Howden Collegiate Church serves to illustrate the difficulties in connection with tracing the educational history of this country, and also the educational significance of the collegiate churches. As we have just remarked, the records of this church are extremely meagre, and if we were dependent upon them alone we would naturally conclude that no educational interest was attached to this institution. A different interpretation is put upon the matter when we examine a Durham register of the period.[639] Here we find records of scholastic appointments to this church, e.g. to a song school in 1393, to a grammar school in the same year, to a reading and song school in 1394, to a reading and song school in 1401, to a reading and song school in 1402, to a grammar school in 1403, to a grammar and reading school in 1409, to a song and reading school in 1412, separate appointments for reading and song in 1426, whilst the last record is that of J. Armandson, B.A., who was appointed “ad informandum pueros in lectura et grammatica” during the good pleasure of the prior.

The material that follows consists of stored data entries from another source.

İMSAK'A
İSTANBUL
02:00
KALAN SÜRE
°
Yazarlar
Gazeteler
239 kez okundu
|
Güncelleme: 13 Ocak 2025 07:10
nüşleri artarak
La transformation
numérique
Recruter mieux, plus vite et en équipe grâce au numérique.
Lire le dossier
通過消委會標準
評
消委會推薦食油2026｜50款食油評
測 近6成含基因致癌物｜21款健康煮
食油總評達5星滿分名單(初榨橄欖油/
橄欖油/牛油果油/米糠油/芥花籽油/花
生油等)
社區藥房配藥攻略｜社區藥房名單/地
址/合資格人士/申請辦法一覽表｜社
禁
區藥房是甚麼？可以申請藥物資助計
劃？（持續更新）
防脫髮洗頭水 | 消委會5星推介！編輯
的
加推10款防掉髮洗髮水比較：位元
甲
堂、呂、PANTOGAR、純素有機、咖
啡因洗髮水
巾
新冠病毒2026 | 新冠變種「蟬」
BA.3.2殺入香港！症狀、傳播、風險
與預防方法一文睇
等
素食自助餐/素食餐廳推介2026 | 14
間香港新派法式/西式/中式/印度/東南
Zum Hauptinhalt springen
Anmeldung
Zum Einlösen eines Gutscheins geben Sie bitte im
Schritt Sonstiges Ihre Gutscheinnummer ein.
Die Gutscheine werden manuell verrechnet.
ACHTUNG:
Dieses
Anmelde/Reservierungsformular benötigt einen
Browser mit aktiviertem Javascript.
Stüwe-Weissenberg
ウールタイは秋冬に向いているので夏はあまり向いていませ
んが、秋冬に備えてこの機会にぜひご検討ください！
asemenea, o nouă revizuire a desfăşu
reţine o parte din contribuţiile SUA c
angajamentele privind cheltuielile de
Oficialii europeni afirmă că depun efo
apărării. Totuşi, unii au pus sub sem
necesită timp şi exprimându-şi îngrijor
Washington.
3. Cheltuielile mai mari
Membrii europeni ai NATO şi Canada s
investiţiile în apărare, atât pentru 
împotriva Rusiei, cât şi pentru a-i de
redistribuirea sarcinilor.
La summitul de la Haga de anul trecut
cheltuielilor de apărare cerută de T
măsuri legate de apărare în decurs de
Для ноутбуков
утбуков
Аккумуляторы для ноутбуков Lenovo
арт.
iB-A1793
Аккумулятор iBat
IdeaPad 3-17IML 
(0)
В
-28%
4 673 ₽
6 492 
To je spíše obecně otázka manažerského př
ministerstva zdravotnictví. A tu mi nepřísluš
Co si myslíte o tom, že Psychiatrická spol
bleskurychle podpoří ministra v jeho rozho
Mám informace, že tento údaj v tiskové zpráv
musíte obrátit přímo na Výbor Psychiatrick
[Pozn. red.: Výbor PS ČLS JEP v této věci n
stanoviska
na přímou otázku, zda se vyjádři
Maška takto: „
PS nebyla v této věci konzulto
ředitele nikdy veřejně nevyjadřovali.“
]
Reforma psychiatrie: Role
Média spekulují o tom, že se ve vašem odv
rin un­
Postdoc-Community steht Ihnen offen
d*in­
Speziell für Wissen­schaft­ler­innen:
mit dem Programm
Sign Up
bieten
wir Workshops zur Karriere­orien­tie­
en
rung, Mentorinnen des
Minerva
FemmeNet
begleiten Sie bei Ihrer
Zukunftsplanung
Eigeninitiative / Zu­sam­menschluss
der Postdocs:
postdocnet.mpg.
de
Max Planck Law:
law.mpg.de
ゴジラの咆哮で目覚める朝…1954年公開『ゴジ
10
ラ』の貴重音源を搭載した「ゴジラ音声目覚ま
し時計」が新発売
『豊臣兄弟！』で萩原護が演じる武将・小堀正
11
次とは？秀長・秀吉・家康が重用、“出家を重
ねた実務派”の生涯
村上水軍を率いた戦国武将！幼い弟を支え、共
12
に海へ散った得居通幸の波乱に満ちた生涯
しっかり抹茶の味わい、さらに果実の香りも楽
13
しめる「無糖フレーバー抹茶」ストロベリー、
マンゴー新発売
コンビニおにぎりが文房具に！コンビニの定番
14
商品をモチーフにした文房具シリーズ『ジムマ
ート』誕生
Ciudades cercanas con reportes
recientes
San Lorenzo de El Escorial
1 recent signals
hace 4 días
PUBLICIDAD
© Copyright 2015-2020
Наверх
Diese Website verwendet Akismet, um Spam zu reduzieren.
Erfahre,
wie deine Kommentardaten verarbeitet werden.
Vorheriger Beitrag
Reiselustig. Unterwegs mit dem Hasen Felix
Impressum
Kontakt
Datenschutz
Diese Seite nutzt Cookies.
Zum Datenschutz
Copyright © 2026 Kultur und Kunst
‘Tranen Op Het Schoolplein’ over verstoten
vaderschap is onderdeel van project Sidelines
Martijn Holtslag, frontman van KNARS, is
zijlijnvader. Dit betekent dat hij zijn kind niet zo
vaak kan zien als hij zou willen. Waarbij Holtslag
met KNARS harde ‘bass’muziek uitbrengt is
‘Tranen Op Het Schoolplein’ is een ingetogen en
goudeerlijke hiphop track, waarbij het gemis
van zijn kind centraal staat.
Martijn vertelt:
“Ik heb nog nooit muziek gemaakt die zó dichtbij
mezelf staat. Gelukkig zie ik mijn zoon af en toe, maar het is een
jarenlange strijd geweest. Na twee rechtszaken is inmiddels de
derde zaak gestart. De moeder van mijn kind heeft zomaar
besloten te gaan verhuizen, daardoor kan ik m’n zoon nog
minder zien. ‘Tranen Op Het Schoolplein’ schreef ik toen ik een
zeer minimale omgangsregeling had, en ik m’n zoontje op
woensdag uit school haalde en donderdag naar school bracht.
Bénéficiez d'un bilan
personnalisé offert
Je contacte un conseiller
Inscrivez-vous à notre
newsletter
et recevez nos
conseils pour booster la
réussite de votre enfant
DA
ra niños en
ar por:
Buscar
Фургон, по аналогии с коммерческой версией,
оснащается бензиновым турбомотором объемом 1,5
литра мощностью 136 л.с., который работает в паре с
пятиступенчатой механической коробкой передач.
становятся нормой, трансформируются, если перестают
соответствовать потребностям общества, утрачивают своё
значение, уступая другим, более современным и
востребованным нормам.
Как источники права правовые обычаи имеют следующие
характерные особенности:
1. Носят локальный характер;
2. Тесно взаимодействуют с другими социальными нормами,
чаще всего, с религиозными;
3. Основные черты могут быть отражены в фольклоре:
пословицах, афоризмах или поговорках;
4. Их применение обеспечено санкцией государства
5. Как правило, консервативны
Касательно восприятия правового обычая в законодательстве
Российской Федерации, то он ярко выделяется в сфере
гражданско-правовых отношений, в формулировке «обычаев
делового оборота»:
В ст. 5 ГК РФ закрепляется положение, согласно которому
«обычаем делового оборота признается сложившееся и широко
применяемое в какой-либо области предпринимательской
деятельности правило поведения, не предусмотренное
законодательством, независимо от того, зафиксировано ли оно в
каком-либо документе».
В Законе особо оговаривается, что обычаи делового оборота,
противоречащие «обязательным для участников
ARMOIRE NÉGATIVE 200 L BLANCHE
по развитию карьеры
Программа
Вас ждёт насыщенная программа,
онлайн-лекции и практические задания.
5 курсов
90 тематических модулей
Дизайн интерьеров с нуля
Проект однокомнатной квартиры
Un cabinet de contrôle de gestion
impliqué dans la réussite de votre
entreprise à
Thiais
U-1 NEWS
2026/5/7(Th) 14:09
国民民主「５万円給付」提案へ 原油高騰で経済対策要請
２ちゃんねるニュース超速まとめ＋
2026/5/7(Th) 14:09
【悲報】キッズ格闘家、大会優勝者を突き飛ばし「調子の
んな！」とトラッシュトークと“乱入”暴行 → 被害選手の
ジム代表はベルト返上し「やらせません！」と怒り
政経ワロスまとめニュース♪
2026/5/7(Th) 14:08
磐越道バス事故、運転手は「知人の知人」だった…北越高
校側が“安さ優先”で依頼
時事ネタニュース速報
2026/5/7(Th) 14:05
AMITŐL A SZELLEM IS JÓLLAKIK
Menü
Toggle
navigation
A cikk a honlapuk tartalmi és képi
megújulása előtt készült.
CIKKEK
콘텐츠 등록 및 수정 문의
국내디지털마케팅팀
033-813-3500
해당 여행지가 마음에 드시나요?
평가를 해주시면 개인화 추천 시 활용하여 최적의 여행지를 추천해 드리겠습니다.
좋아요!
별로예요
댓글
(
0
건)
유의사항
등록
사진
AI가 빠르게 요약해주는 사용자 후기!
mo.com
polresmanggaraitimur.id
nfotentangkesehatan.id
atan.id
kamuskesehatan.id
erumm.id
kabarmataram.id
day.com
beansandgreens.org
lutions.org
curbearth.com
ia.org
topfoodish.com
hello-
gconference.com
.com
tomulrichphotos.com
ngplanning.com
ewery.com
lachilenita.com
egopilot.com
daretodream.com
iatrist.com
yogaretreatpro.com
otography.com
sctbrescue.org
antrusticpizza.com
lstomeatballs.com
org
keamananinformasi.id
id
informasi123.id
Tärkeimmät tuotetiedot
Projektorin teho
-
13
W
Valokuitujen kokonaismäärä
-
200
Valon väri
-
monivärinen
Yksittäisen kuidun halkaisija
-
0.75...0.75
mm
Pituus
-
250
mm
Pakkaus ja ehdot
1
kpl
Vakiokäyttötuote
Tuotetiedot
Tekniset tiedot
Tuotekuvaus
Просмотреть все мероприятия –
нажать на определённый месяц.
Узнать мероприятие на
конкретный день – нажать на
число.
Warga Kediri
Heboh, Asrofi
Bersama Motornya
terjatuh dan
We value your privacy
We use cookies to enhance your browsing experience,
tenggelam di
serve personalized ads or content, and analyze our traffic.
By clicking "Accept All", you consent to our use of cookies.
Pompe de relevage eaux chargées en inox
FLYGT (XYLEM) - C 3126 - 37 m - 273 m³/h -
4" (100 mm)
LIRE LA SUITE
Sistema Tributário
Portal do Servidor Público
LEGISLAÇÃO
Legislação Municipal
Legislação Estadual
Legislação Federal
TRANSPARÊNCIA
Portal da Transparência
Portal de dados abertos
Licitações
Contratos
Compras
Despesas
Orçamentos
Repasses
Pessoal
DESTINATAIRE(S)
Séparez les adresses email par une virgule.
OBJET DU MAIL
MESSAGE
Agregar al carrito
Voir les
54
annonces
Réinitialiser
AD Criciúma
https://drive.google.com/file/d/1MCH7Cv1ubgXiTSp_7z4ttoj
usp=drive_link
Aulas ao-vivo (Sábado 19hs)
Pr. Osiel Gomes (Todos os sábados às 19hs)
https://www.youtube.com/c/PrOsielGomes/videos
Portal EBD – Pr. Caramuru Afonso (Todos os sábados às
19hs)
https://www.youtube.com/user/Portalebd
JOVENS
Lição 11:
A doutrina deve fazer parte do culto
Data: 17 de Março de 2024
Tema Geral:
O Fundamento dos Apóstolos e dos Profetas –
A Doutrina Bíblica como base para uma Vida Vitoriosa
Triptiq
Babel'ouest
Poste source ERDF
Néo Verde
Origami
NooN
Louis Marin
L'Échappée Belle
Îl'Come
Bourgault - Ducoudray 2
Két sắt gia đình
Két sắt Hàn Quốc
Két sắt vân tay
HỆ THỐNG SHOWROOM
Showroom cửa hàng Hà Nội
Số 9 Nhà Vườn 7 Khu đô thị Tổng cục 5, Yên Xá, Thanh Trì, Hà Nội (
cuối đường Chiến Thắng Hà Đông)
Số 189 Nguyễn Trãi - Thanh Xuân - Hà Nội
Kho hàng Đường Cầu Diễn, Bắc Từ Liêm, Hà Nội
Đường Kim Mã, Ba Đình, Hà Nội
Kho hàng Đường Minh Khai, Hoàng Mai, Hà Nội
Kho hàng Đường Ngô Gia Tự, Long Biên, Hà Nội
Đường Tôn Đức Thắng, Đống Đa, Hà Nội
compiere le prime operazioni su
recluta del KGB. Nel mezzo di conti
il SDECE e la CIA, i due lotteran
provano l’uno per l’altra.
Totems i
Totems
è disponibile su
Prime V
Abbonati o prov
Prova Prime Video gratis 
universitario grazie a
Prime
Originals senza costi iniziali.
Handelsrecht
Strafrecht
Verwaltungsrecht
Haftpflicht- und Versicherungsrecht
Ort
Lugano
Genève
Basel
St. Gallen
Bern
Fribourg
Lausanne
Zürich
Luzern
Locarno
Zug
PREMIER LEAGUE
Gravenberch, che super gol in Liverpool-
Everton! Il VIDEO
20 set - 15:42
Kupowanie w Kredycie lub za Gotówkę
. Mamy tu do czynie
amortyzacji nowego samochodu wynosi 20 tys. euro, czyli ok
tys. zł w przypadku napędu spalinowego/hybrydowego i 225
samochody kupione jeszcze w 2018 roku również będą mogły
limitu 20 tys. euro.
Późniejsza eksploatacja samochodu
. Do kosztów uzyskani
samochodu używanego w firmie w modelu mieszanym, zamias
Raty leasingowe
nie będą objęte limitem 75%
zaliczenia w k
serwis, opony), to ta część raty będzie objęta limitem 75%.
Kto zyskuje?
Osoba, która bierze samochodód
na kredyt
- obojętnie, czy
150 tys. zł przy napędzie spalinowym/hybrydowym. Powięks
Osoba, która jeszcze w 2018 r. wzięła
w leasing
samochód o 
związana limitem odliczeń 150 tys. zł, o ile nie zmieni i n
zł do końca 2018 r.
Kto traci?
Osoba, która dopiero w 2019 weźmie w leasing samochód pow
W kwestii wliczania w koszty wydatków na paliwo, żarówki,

We have given these various references to the appointments because they show that the collegiate churches, as a general rule, regarded it as one of their definite functions to provide educational facilities for those who cared to avail themselves of them. For the purpose of demonstrating this statement more fully, we now proceed to give a series of examples of the establishment of collegiate churches.

In 1267 the collegiate church of St. Thomas the Martyr was founded at Glasney near Penrhyn, in Cornwall, by Bishop Bromescomb of Exeter.[640] We should not know anything about the educational work carried on at this church were it not for the return made to the commissioners under the Chantries’ Act of 1547. The Continuation Certificate stated that a school was to continue at Glasney because it had previously been kept by “one of the said vicars scolemaster ... for the which the people maketh great lamentacione and it is mete to have another lerned man, for there is muche youthe in the same Towne.”[641] This college is particularly interesting, as it is one of the few places of which records are available where provision was made for teaching the first rudiments of learning. It is stated that:—

“John Pownde, bell rynger there, of the age of 30 yeres, hathe for his salarye ther 40/-, as well for teachynge of pore mens children there ABC as for ryngynge the Bells 40/-.”[642]

Passing next to the college founded in 1337-8 at Ottery St. Mary in Devonshire by Bishop Grandison, we find the first instance of a collegiate church where the charters of the institution provide that the establishment should include “a Master of Music” and a “Master of Grammar.”[643] The chantry return stated that “Syr John Chubbe preste, beyng scholemaster ther” received an annual stipend of £10.[644]